_INPUT DATA_.
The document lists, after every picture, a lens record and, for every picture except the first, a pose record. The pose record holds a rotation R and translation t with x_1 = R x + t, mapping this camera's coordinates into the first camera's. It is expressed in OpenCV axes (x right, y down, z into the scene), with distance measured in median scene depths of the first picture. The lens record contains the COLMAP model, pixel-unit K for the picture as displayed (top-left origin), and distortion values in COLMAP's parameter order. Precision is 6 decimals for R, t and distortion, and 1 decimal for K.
---
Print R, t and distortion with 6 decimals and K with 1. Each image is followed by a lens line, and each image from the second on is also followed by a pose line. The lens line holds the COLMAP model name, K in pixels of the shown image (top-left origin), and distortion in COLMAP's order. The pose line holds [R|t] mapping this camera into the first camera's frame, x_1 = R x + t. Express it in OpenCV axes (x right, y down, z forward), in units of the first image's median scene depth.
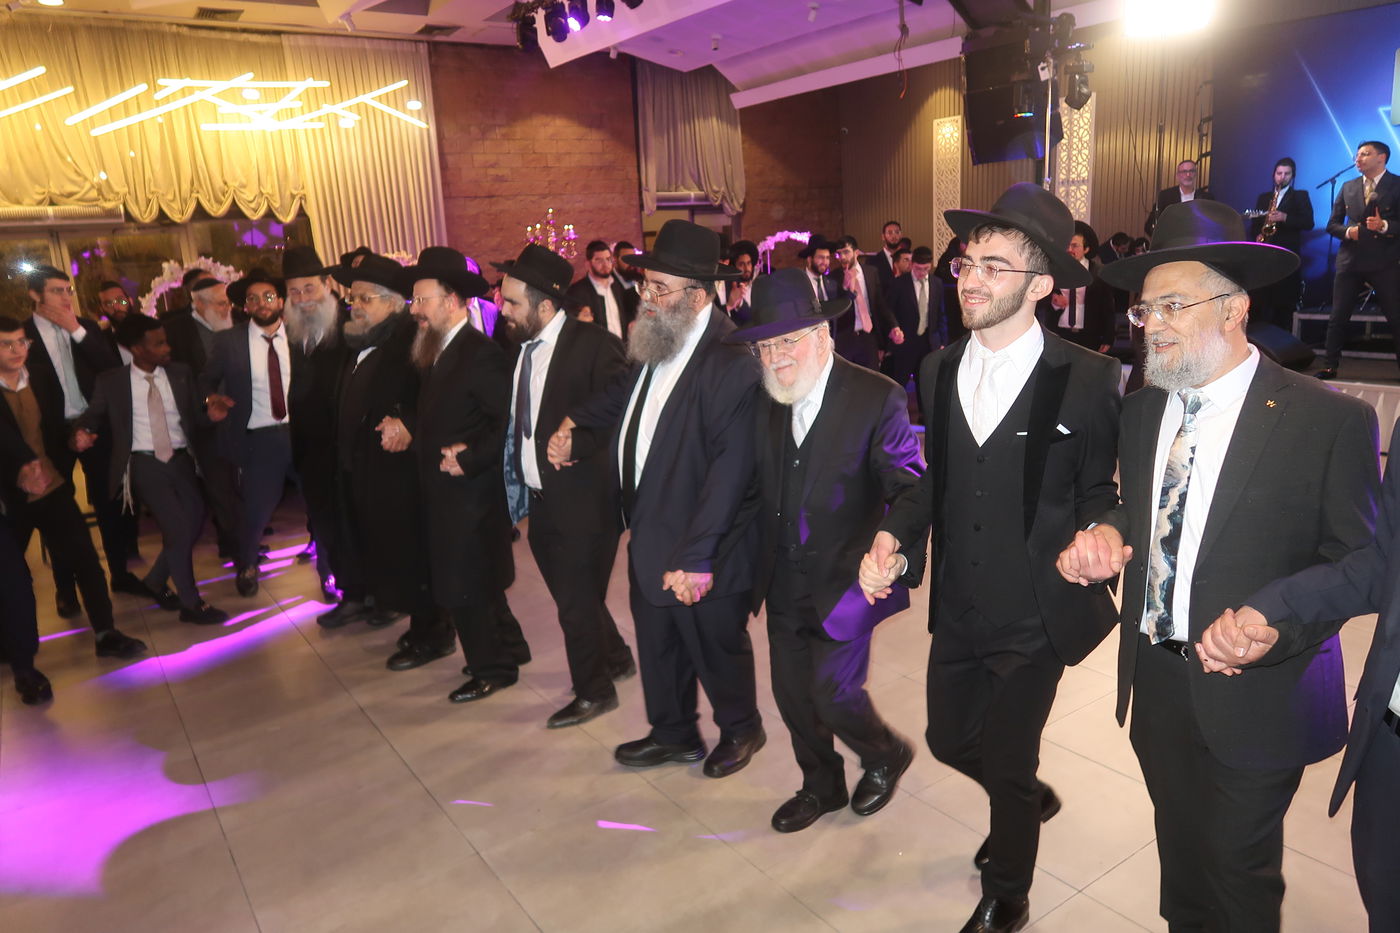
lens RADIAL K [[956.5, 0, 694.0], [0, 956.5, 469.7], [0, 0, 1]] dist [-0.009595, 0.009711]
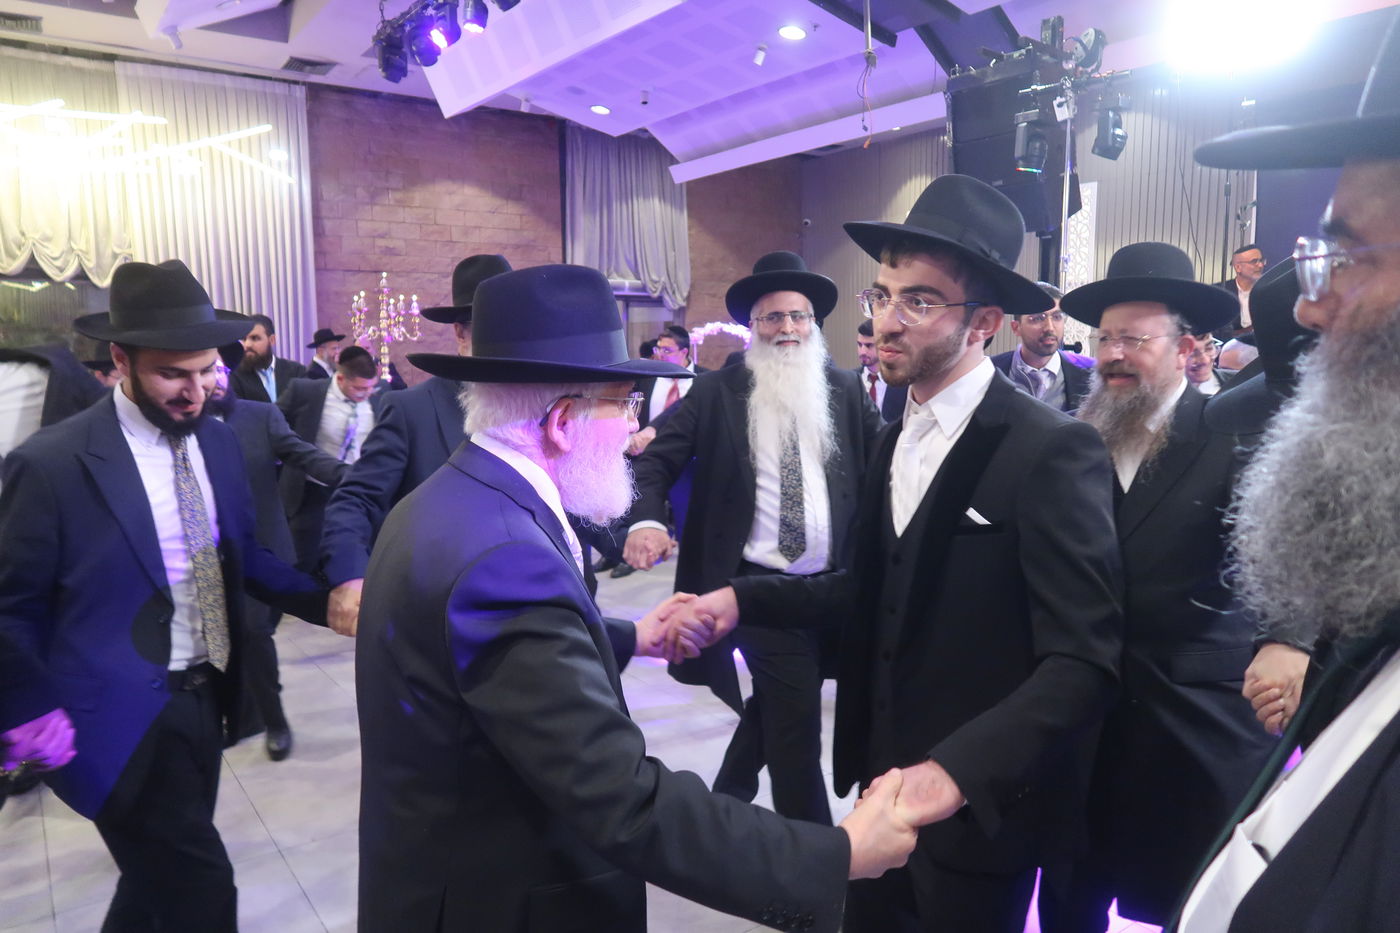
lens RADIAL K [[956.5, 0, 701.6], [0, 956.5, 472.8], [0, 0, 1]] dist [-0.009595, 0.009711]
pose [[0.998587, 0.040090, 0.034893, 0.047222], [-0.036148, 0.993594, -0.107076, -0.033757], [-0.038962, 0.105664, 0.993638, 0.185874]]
* * *
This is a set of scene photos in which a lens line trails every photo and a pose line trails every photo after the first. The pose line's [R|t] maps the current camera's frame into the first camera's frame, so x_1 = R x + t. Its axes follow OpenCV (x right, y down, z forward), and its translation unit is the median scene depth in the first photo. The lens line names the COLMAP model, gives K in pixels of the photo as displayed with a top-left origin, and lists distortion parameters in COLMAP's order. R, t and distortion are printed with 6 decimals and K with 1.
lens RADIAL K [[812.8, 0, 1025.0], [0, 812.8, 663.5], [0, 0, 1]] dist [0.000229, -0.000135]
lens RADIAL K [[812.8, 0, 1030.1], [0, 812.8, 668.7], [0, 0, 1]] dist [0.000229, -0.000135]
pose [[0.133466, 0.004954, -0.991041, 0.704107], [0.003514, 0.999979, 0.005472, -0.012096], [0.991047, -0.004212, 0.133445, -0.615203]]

_WORK TASK_. Reproduce the lines verbatim, starting at the line that contains "This is a set" and ending at the line that contains "-0.004212, 0.133445, -0.615203]]", both included.

_OUTPUT_.
This is a set of scene photos in which a lens line trails every photo and a pose line trails every photo after the first. The pose line's [R|t] maps the current camera's frame into the first camera's frame, so x_1 = R x + t. Its axes follow OpenCV (x right, y down, z forward), and its translation unit is the median scene depth in the first photo. The lens line names the COLMAP model, gives K in pixels of the photo as displayed with a top-left origin, and lists distortion parameters in COLMAP's order. R, t and distortion are printed with 6 decimals and K with 1.
lens RADIAL K [[812.8, 0, 1025.0], [0, 812.8, 663.5], [0, 0, 1]] dist [0.000229, -0.000135]
lens RADIAL K [[812.8, 0, 1030.1], [0, 812.8, 668.7], [0, 0, 1]] dist [0.000229, -0.000135]
pose [[0.133466, 0.004954, -0.991041, 0.704107], [0.003514, 0.999979, 0.005472, -0.012096], [0.991047, -0.004212, 0.133445, -0.615203]]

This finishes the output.